WORK REQUEST:
Update the lines from the one containing "head out around midnight to make" through the one containing "Radical Body and" by replacing "dinner" with "supper", leaving everything else unchanged. Omit the pictures from your answer.

[Saved entries]
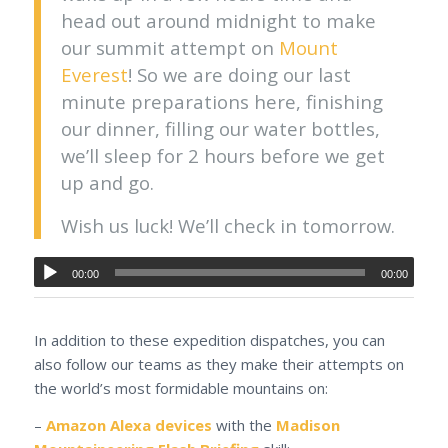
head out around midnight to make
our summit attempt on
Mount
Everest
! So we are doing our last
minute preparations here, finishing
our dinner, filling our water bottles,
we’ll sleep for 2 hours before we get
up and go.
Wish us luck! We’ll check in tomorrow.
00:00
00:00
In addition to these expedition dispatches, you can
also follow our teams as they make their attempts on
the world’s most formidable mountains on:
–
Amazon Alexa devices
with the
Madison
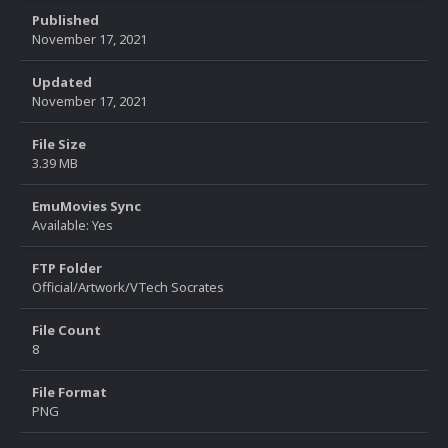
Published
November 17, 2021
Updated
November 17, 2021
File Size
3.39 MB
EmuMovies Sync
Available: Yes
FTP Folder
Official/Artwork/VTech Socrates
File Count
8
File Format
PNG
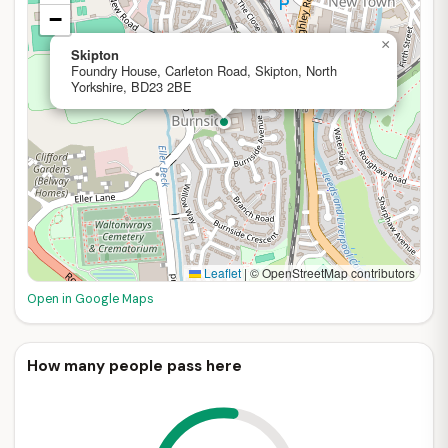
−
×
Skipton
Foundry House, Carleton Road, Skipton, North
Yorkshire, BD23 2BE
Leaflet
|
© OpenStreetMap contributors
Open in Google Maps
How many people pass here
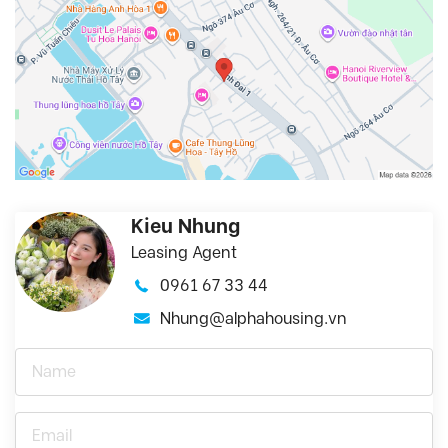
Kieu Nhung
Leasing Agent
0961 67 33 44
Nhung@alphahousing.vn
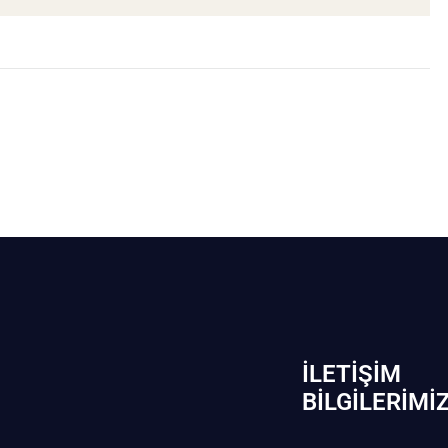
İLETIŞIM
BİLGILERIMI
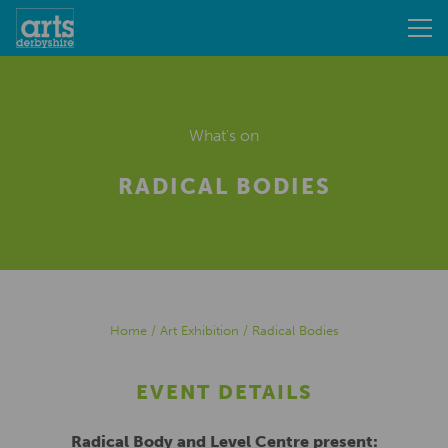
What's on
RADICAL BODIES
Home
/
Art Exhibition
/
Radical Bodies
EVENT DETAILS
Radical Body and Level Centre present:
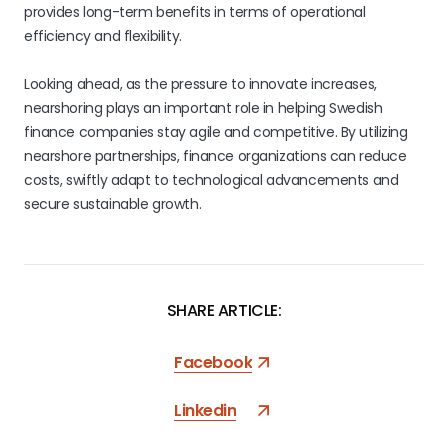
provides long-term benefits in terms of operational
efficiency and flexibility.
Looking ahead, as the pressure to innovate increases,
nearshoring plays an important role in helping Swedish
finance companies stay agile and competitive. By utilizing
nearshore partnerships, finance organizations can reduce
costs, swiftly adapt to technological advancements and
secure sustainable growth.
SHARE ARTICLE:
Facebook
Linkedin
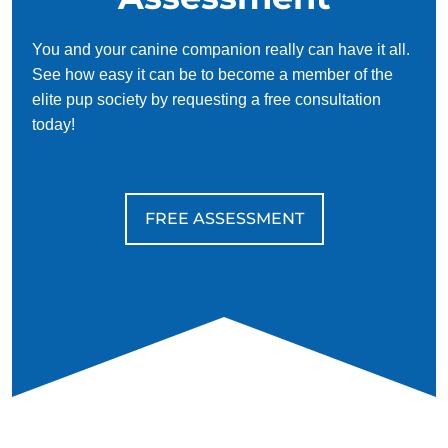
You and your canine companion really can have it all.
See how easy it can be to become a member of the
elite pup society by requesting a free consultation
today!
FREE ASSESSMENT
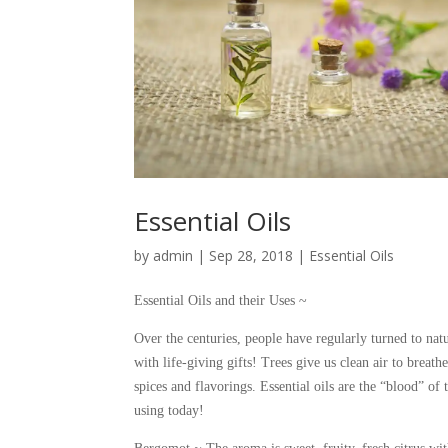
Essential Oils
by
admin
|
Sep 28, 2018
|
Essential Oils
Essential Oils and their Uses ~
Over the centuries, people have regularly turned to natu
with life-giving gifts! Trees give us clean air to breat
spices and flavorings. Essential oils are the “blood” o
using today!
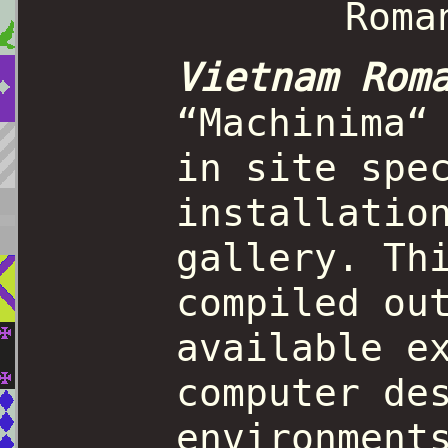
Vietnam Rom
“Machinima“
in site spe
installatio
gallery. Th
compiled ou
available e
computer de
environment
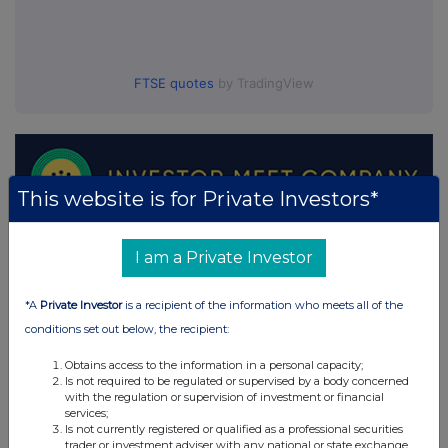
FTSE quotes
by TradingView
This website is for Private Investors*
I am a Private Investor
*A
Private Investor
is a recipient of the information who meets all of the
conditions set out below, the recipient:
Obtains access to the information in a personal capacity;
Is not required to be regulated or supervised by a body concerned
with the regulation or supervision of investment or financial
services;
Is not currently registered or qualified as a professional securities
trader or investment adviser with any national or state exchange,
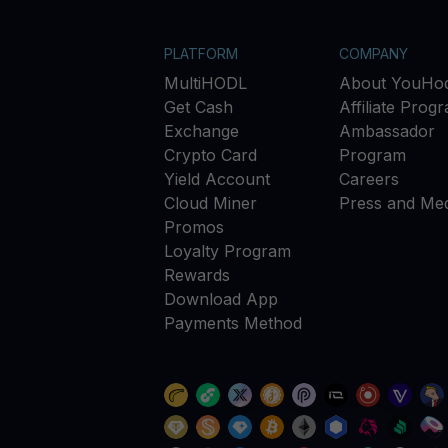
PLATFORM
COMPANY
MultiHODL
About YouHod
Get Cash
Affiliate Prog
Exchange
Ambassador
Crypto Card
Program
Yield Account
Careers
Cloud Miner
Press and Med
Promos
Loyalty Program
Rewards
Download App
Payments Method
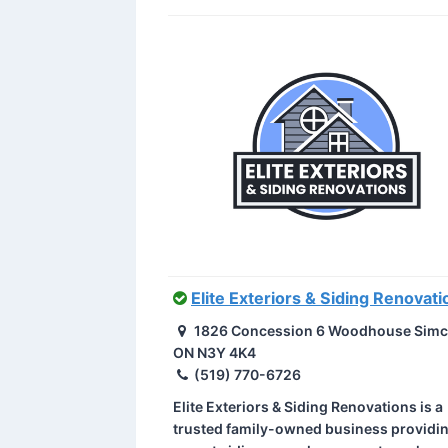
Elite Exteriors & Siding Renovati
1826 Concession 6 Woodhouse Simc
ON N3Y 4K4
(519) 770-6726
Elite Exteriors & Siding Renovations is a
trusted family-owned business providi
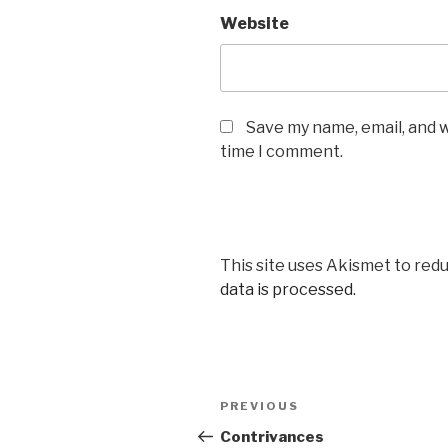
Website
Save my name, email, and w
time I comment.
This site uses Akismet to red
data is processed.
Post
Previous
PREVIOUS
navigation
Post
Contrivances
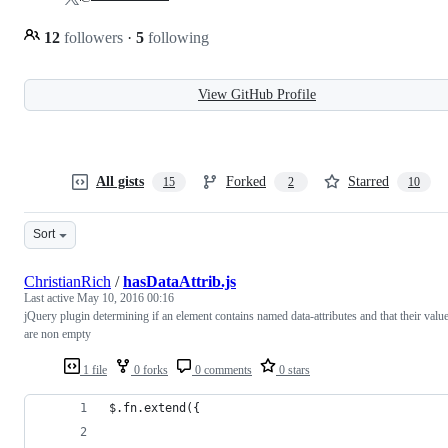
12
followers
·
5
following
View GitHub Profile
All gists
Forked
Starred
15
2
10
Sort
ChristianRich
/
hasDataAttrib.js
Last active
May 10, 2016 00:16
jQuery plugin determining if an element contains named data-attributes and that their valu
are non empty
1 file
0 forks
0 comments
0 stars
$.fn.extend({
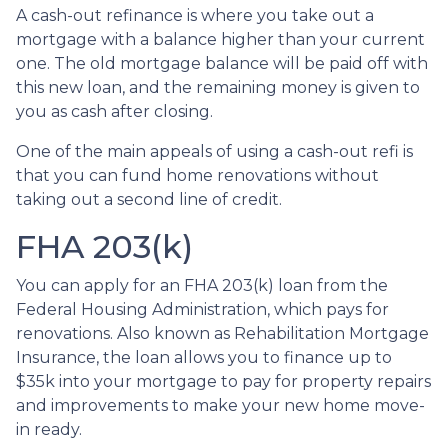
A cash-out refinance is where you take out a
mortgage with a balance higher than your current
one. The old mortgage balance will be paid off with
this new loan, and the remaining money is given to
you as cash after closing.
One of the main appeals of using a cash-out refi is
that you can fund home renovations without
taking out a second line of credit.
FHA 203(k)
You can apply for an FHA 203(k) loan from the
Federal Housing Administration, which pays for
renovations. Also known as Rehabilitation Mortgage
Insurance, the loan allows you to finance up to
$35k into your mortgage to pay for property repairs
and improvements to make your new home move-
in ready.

...

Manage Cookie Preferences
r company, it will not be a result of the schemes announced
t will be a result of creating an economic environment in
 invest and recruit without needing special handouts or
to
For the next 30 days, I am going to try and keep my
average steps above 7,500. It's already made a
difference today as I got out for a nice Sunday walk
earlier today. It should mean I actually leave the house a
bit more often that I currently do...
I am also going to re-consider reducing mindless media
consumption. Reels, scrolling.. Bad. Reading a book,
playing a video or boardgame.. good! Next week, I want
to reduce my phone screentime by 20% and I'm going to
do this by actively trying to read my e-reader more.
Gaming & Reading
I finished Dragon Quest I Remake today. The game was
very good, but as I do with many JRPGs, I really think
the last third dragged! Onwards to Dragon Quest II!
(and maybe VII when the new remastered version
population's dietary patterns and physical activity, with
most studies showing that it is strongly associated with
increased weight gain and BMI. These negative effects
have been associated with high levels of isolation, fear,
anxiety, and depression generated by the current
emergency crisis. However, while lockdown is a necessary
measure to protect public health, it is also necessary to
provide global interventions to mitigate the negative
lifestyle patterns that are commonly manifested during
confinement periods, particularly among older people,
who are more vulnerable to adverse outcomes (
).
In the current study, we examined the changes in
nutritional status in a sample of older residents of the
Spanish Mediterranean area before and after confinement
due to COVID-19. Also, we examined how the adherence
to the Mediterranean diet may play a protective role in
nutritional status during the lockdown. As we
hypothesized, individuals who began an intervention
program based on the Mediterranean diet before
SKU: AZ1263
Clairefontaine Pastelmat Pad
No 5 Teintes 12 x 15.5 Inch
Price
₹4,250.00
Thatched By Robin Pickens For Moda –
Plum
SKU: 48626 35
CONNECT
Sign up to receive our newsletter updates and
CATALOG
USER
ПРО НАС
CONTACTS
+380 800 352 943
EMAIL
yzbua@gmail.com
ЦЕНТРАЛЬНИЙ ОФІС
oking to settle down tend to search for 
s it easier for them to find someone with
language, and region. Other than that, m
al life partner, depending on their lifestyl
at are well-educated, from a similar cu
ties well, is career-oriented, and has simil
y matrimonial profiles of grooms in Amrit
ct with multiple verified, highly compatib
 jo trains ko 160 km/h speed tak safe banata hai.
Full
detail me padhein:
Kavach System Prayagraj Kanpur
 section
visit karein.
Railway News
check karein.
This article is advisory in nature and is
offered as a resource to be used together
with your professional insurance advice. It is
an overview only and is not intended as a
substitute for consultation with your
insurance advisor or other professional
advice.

==

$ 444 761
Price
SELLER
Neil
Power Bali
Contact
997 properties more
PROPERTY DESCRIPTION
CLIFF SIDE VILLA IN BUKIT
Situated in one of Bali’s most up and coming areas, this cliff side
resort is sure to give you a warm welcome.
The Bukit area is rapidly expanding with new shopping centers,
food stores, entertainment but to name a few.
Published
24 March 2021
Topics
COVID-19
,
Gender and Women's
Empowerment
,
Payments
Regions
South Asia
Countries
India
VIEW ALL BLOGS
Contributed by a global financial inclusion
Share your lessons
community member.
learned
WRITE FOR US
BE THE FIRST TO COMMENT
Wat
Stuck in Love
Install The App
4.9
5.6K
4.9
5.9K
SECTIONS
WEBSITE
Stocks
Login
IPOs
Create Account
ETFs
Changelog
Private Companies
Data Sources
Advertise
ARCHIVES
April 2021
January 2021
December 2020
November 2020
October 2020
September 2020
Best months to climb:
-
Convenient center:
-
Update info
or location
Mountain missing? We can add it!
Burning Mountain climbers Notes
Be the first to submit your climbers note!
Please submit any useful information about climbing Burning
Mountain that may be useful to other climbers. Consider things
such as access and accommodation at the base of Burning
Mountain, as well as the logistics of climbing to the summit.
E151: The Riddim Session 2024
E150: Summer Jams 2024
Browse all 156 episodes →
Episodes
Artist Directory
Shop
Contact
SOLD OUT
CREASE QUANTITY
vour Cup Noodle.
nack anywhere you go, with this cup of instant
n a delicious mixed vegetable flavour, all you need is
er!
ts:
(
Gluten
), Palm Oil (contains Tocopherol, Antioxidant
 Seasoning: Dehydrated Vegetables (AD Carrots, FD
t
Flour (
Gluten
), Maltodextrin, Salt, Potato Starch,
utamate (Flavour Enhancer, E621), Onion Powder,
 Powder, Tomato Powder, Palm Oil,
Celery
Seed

COMPLETED EXERCISE:
head out around midnight to make
our summit attempt on
Mount
Everest
! So we are doing our last
minute preparations here, finishing
our supper, filling our water bottles,
we’ll sleep for 2 hours before we get
up and go.
Wish us luck! We’ll check in tomorrow.
00:00
00:00
In addition to these expedition dispatches, you can
also follow our teams as they make their attempts on
the world’s most formidable mountains on:
–
Amazon Alexa devices
with the
Madison
Published
November 17, 2021
Updated
November 17, 2021
File Size
3.39 MB
EmuMovies Sync
Available: Yes
FTP Folder
Official/Artwork/VTech Socrates
File Count
8
File Format
PNG
−
×
Skipton
Foundry House, Carleton Road, Skipton, North
Yorkshire, BD23 2BE
Leaflet
|
© OpenStreetMap contributors
Open in Google Maps
How many people pass here
Kieu Nhung
Leasing Agent
0961 67 33 44
Nhung@alphahousing.vn
İLETIŞIM
BİLGILERIMI
What's on
RADICAL BODIES
Home
/
Art Exhibition
/
Radical Bodies
EVENT DETAILS
Radical Body and Level Centre present:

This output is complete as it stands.